To say it is not the traditional classroom is a bit of an understatement. There are bright lights. There is makeup. Bruce Springsteen and Bob Dylan are playing over the speakers as the professors and crew finalize preparations to go live. Behind the scenes there are nearly 20 monitors and a mix of professional staff and student trainees providing chat, tech, audio and visual support, and just making sure that the more than 800 students logged in and watching are actually receiving the course material through the other end of cyberspace. It is a production, and an impressive one, to say the least.
But make no mistake. There is serious teaching going on, and it is not what might immediately jump to mind when you think “online course.” The course is Government 312L, United States Foreign Policy, fulfilling the second half of the two-course sequence in American and Texas government required of all Texas college students. Perhaps the most noteworthy facet of this specific class is the team-teaching format, and the breadth of expertise covered by this particular team.
Pat McDonald is an expert in international relations. He focuses on international political economy and international security, and especially the relationship between capitalism and peace between states. Rob Moser is a student of comparative politics, and especially Russia and the former Soviet Union, and issues of democratization and electoral systems more broadly. Given that so much of US Foreign Policy involves the establishment or collapse of capitalist democracies across the world, McDonald and Moser are a forceful pair to tackle the many issues at hand, each able to add unique perspectives and strengths to course material and debate.
This live, online version of GOV 312L is designed very much with the purpose outlined by President Bill Powers in his August 2013 comments on technology-enhanced education, in which he states, “the purpose of investing our creative effort and resources in this work is clear: to transform our students’ lives, inspire their intellectual excitement, and prepare them as leaders.”
Working in their team format, the professors are presenting lecture material in 5-10 minute segments and then engaging each other in conversation and debating the material (McDonald received degrees from OSU and Minnesota, Moser from Nebraska and Wisconsin, so they are naturally prone to arguing with each other). And there will be live interviews with experts interspersed throughout. During all of this, students can interact with the professors and six teaching assistants through chat applications that allow them to post questions and comments.
One of the course goals is to push students away from thinking about politics in strictly partisan terms and instead gain a better understanding of the complexity shaping many important policy decisions that leaders face, while simultaneously fostering a healthy skepticism and willingness to challenge what elected politicians and opinion leaders say in the news. Another course goal is to confront ethical dilemmas facing American foreign policy.

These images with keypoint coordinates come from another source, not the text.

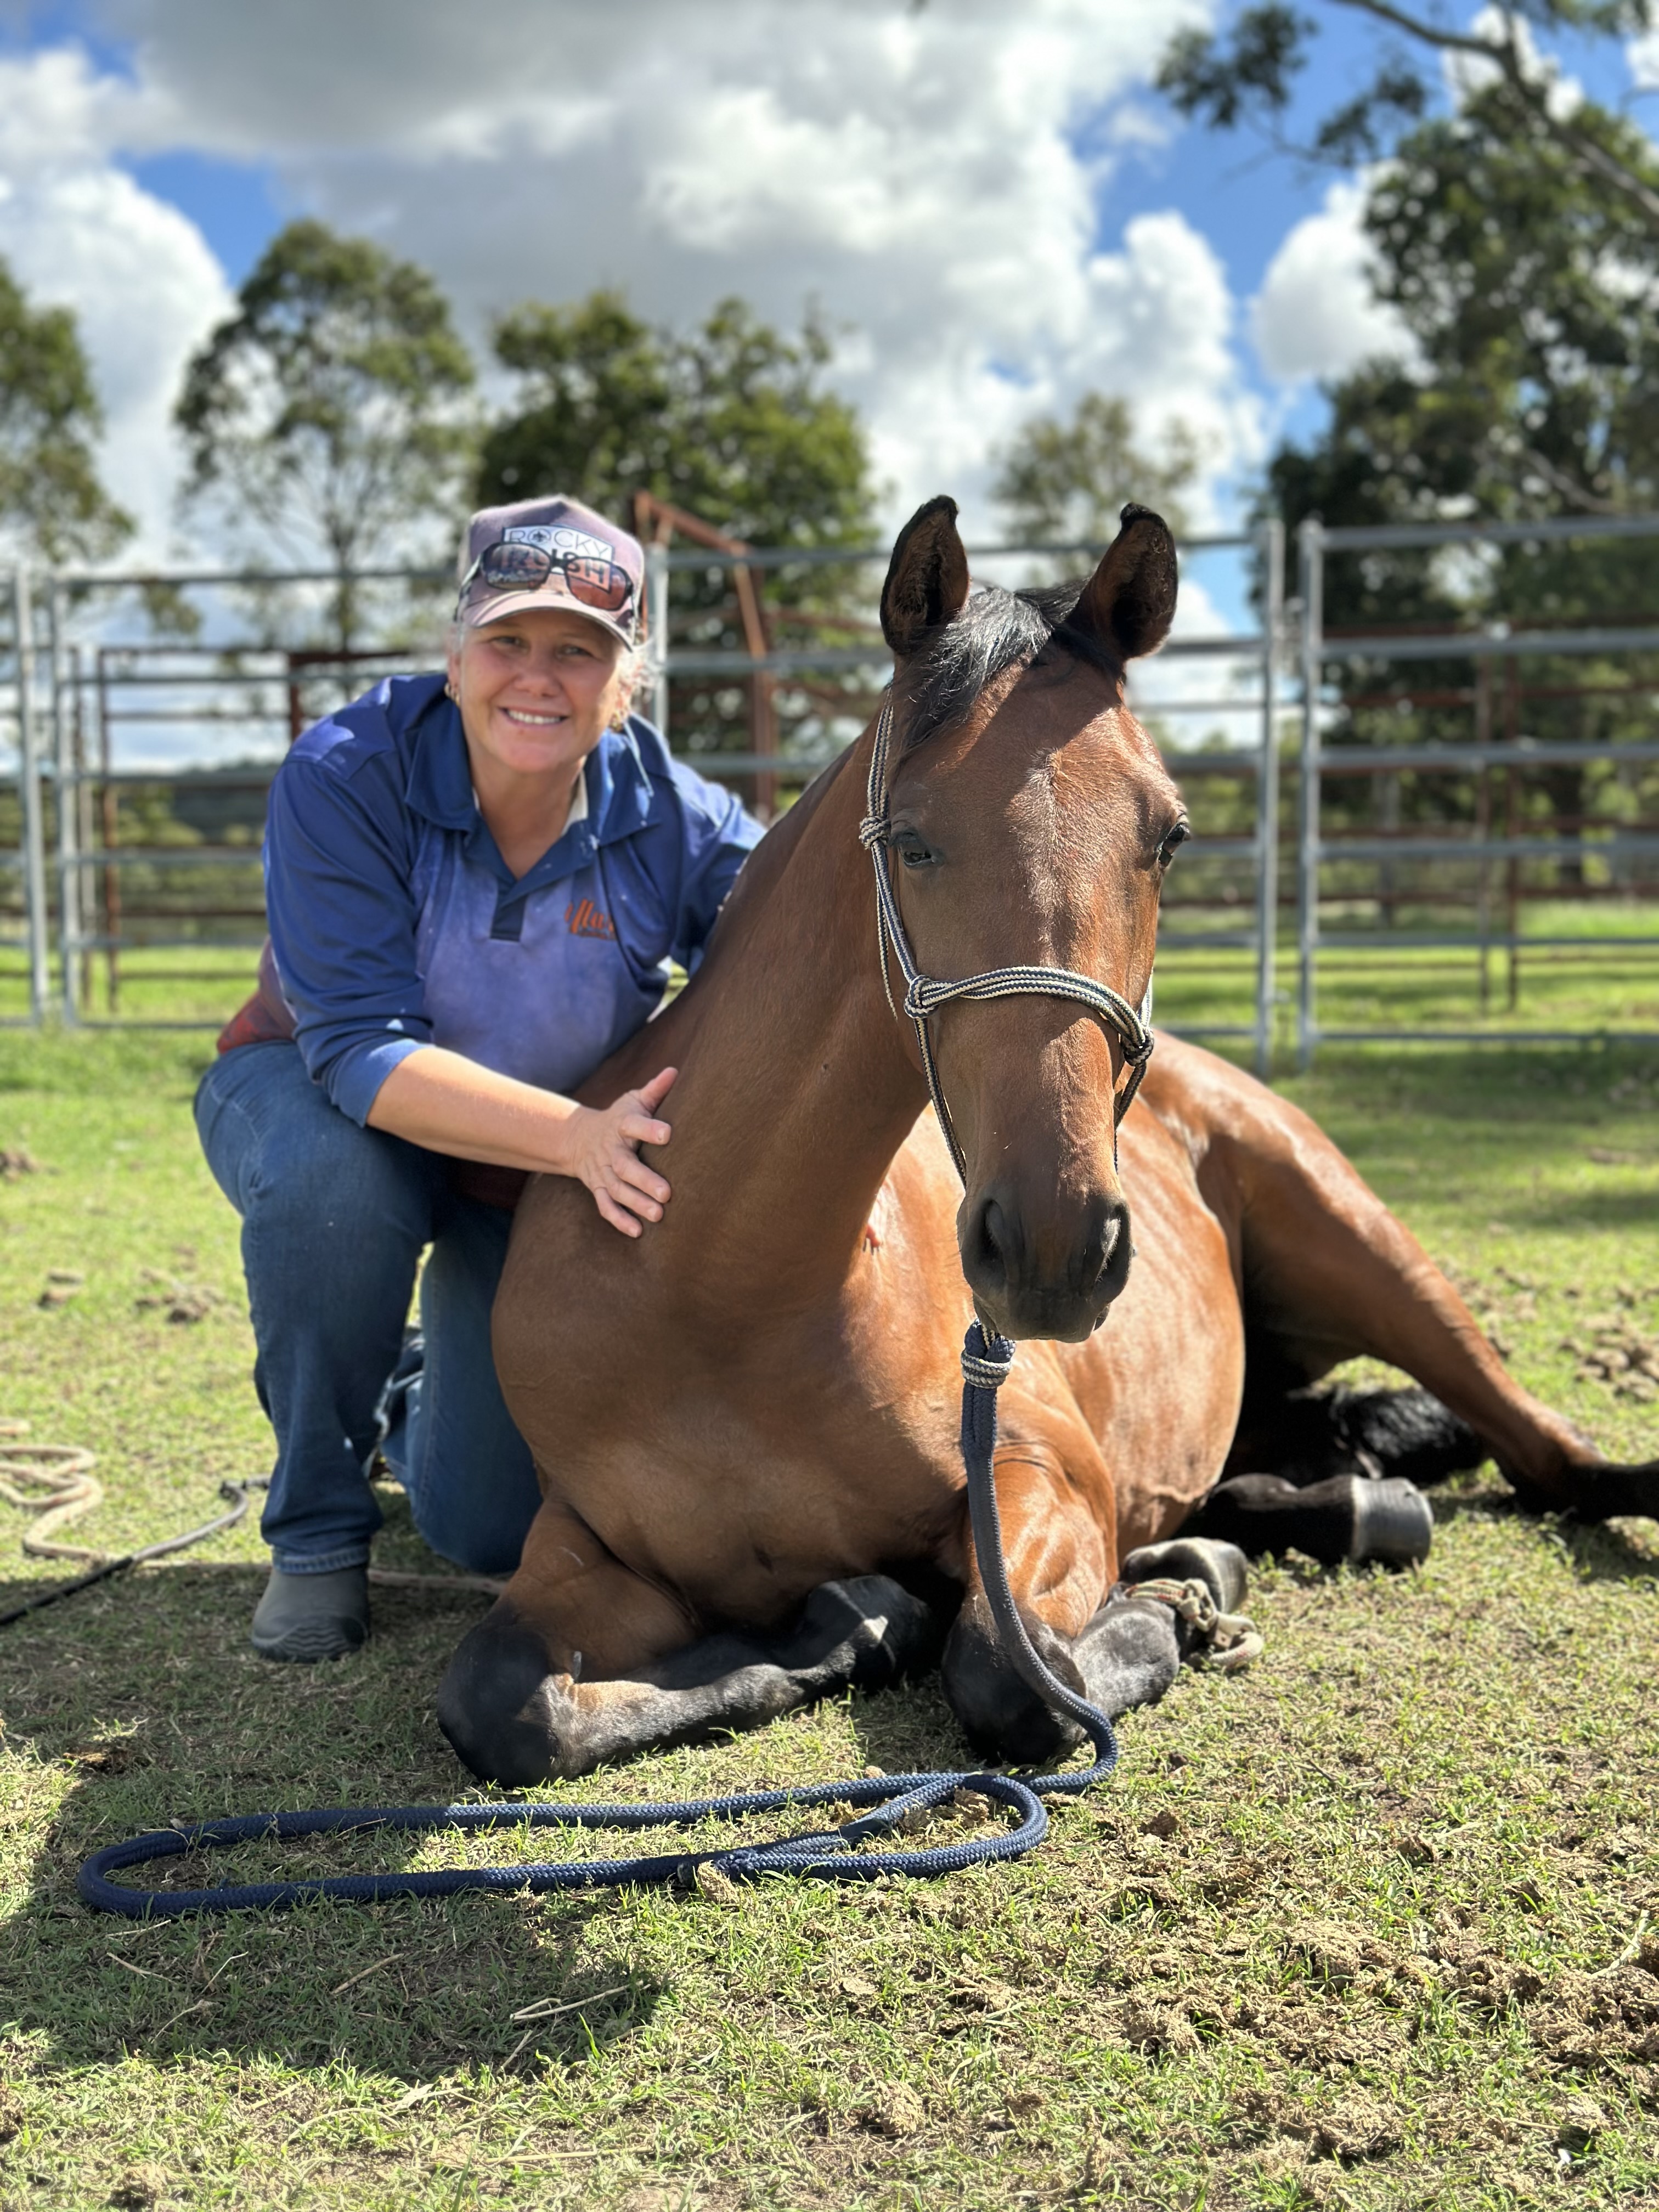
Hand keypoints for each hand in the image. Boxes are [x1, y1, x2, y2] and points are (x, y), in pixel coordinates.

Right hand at [571, 1067, 676, 1236]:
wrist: (579, 1138)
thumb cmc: (619, 1118)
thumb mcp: (633, 1101)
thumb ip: (654, 1090)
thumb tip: (674, 1071)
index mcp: (622, 1125)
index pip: (634, 1125)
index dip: (649, 1129)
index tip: (668, 1134)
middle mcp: (611, 1150)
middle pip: (625, 1166)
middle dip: (644, 1180)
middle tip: (666, 1193)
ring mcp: (602, 1172)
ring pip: (617, 1190)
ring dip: (636, 1203)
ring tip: (658, 1215)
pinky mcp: (597, 1188)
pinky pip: (606, 1206)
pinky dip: (619, 1220)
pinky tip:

To do this, one of the big questions the professors will take on is, what role, if any, should morality and ethics play in American foreign policy? This will involve examining specific initiatives, such as democracy promotion, but also ethical debates about balancing demands of security and liberty with potentially effective counter-terrorism tools such as torture and surveillance. The professors will also engage debates about economic and trade policy and global income inequality, and the tension between environmental policies and questions of ethical responsibilities to future generations. And these are only a handful of the topics to be explored.
Amidst this innovative, live, online, team format, there are still plenty of “must-dos” for the students. First, there are 24 seats available in the recording studio, and students can make advance plans to attend the lecture live. Second, there are two in-person exams that students must actually take on campus, at a testing center. There are online quizzes, and students must be logged in during the prescribed lecture time to take them or earn a “zero” for the assignment, and there is a take-home essay, to be submitted online. And if they want to review, recorded lectures are available online for students to watch as many times as they please.
To gain a taste of what this course is like check out the first few minutes of the course’s first live, online lecture.
The University of Texas Government Department is taking the lead in the fast-changing landscape of online undergraduate education. By the look of things, they have started off on the right foot.